Stuxnet-like virus discovered in Israel, Lebanon
A new cyber surveillance virus has been found in the
Middle East that can spy on financial transactions, email and social networking
activity, according to a leading computer security firm, Kaspersky Lab.
Dubbed Gauss, the virus may also be capable of attacking
critical infrastructure and was built in the same laboratories as Stuxnet, the
computer worm widely believed to have been used by the United States and Israel
to attack Iran's nuclear program, Kaspersky Lab said on Thursday.
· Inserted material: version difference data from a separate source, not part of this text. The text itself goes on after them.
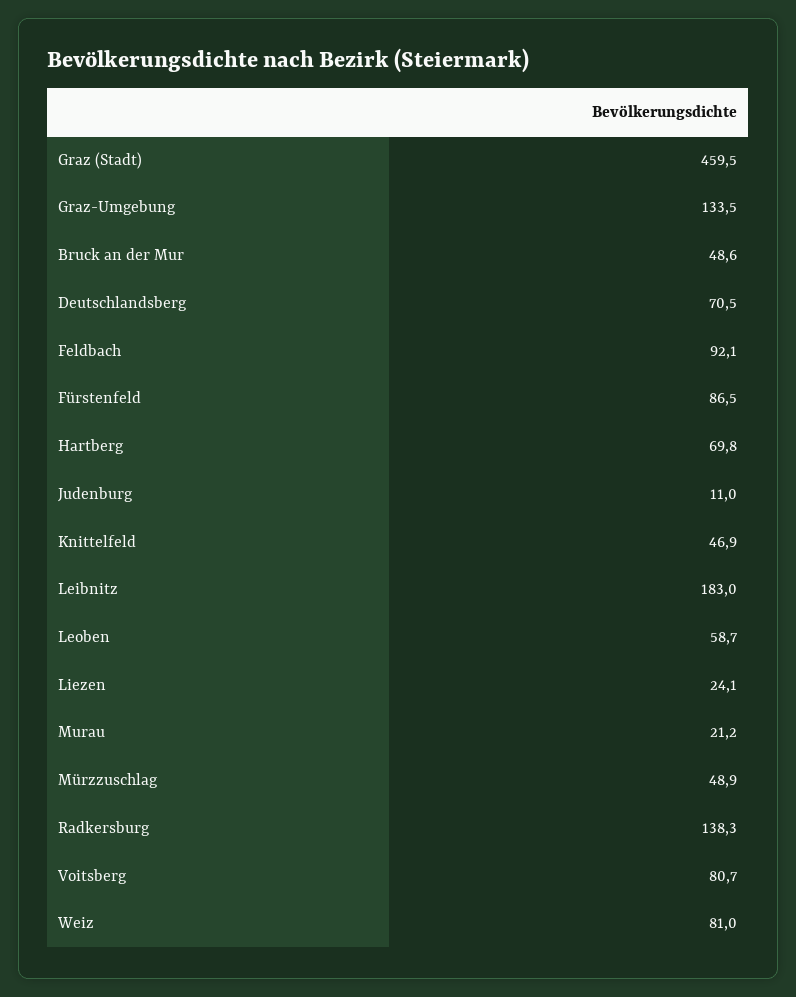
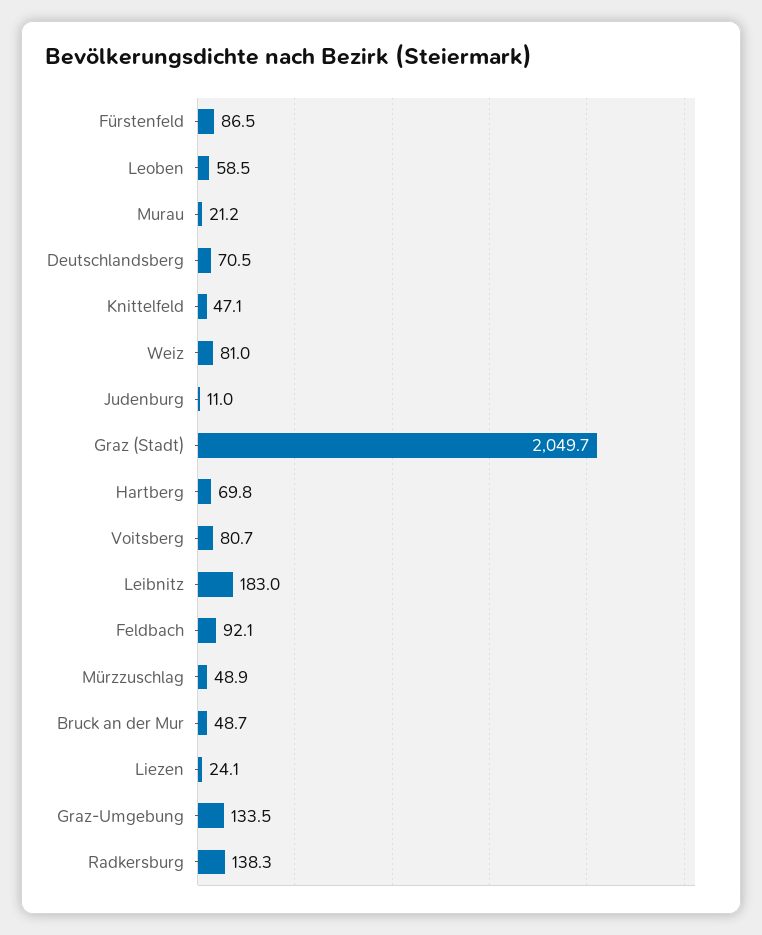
  {
-   "Graz (Stadt)": 459.5,
+   "Graz (Stadt)": 2049.7,
    "Graz-Umgebung": 133.5,
-   "Bruck an der Mur": 48.6,
+   "Bruck an der Mur": 48.7,
    "Deutschlandsberg": 70.5,
    "Feldbach": 92.1,
    "Fürstenfeld": 86.5,
    "Hartberg": 69.8,
    "Judenburg": 11,
-   "Knittelfeld": 46.9,
+   "Knittelfeld": 47.1,
    "Leibnitz": 183,
-   "Leoben": 58.7,
+   "Leoben": 58.5,
    "Liezen": 24.1,
    "Murau": 21.2,
    "Mürzzuschlag": 48.9,
    "Radkersburg": 138.3,
    "Voitsberg": 80.7,
    "Weiz": 81
  }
The Moscow-based firm said it found Gauss had infected
personal computers in Lebanon, Israel and the Palestinian Territories. It
declined to speculate on who was behind the virus but said it was related to
Stuxnet and two other cyber espionage tools, Flame and Duqu.
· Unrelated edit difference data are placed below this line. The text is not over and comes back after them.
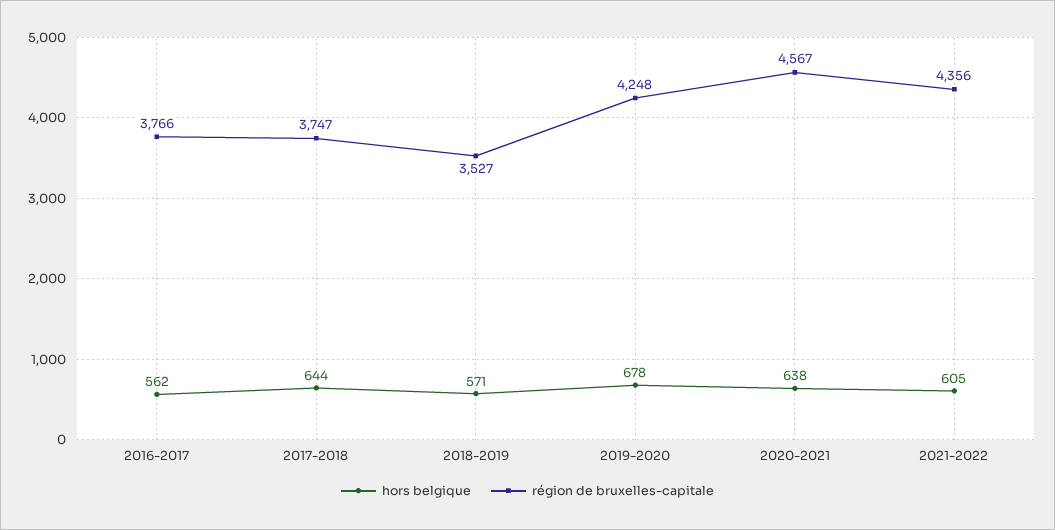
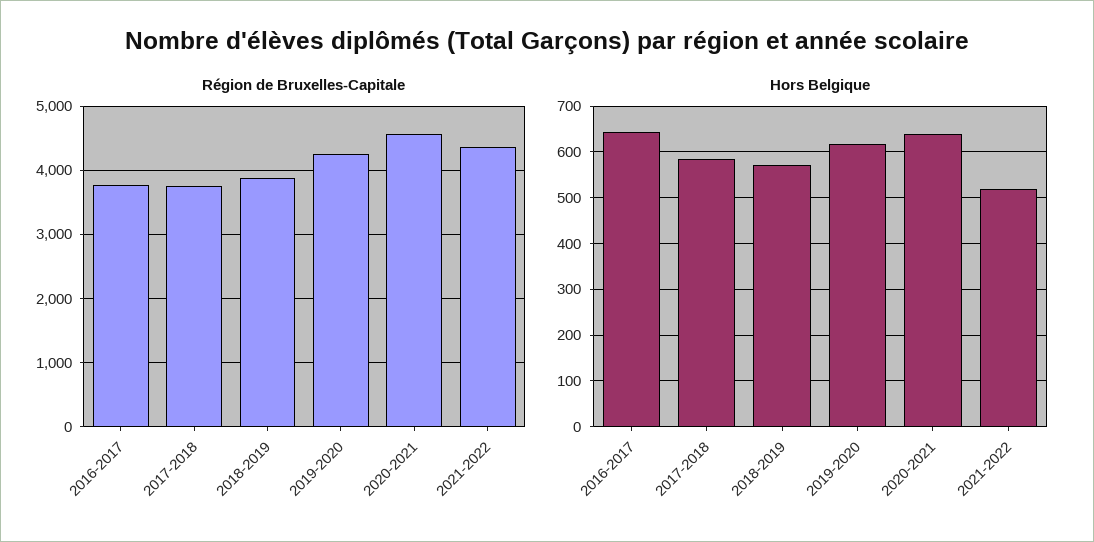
  {
    "hors belgique": {
-     "2016-2017": 562,
+     "2016-2017": 640,
-     "2017-2018": 644,
+     "2017-2018": 580,
      "2018-2019": 571,
-     "2019-2020": 678,
+     "2019-2020": 620,
      "2020-2021": 638,
-     "2021-2022": 605
+     "2021-2022": 520
    },
    "région de bruxelles-capitale": {
      "2016-2017": 3766,
      "2017-2018": 3747,
-     "2018-2019": 3527,
+     "2018-2019": 3900,
      "2019-2020": 4248,
      "2020-2021": 4567,
      "2021-2022": 4356
    }
  }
"After looking at Stuxnet, Duqu and Flame, we can
say with a high degree of certainty that Gauss comes from the same 'factory' or
'factories,'" Kaspersky Lab said in a posting on its website. "All
these attack toolkits represent the high end of nation-state-sponsored
cyber-espionage and cyber war operations." Kaspersky Lab's findings are
likely to fuel a growing international debate over the development and use of
cyber weapons. Those discussions were stirred up by the discovery of Flame in
May by Kaspersky and others. Washington has declined comment on whether it was
behind Stuxnet.
According to Kaspersky Lab, Gauss can steal Internet
browser passwords and other data, send information about system configurations,
steal credentials for accessing banking systems in the Middle East, and hijack
login information for social networking sites, email and instant messaging
accounts.
Modules in the Gauss virus have internal names that
Kaspersky Lab researchers believe were chosen to pay homage to famous
mathematicians and philosophers, including Johann Carl Friedrich Gauss, Kurt
Godel and Joseph-Louis Lagrange.
Kaspersky Lab said it called the virus Gauss because that
is the name of the most important module, which implements its data-stealing
capabilities.
One of the firm's top researchers said Gauss also
contains a module known as "Godel" that may include a Stuxnet-like
weapon for attacking industrial control systems.
Stuxnet, discovered in 2010, spread via USB drives and
was designed to attack computers that controlled the centrifuges at a uranium
enrichment facility in Natanz, Iran.